- _Problem_
Copy everything in the listing below word for word, apart from any images.

- _Extracted entries_
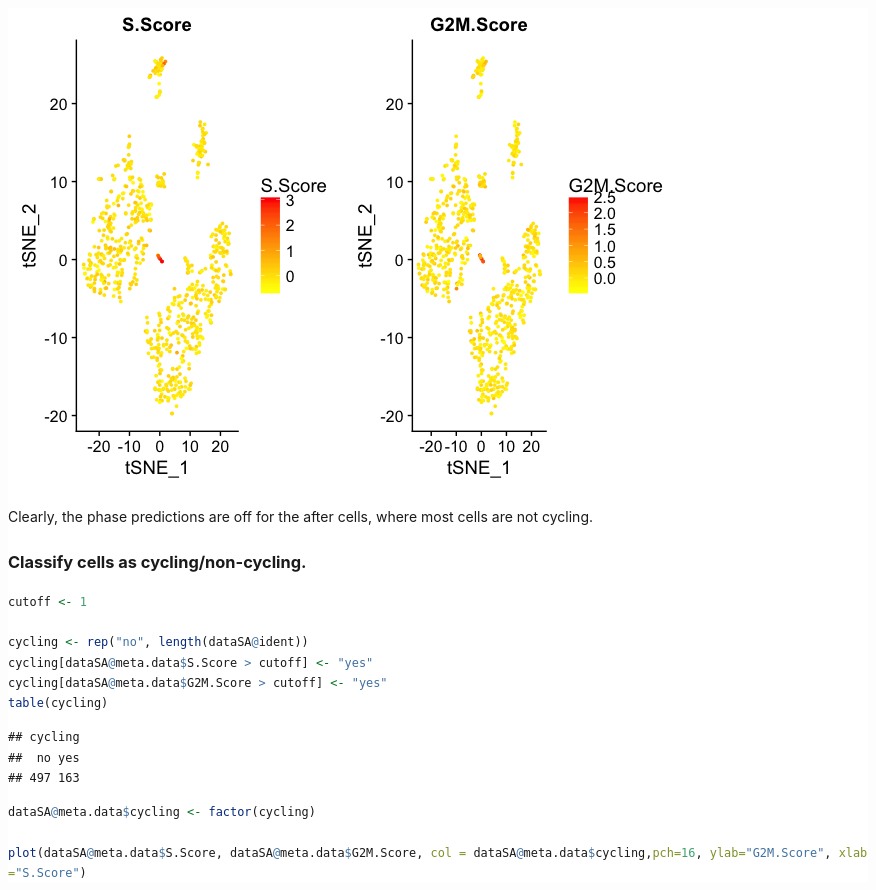 ![](Seurat_analysis_files/figure-markdown_github/unnamed-chunk-8-4.png)

Clearly, the phase predictions are off for the after cells, where most cells are not cycling.

### Classify cells as cycling/non-cycling.

``` r
cutoff <- 1

cycling <- rep("no", length(dataSA@ident))
cycling[dataSA@meta.data$S.Score > cutoff] <- "yes"
cycling[dataSA@meta.data$G2M.Score > cutoff] <- "yes"
table(cycling)
```

    ## cycling
    ##  no yes 
    ## 497 163

``` r
dataSA@meta.data$cycling <- factor(cycling)

plot(dataSA@meta.data$S.Score, dataSA@meta.data$G2M.Score, col = dataSA@meta.data$cycling,pch=16, ylab="G2M.Score", xlab="S.Score")
```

- _Solution for this problem_
 ![](Seurat_analysis_files/figure-markdown_github/unnamed-chunk-8-4.png)

Clearly, the phase predictions are off for the after cells, where most cells are not cycling.

### Classify cells as cycling/non-cycling.

``` r
cutoff <- 1

cycling <- rep("no", length(dataSA@ident))
cycling[dataSA@meta.data$S.Score > cutoff] <- "yes"
cycling[dataSA@meta.data$G2M.Score > cutoff] <- "yes"
table(cycling)
```

    ## cycling
    ##  no yes 
    ## 497 163

``` r
dataSA@meta.data$cycling <- factor(cycling)

plot(dataSA@meta.data$S.Score, dataSA@meta.data$G2M.Score, col = dataSA@meta.data$cycling,pch=16, ylab="G2M.Score", xlab="S.Score")
```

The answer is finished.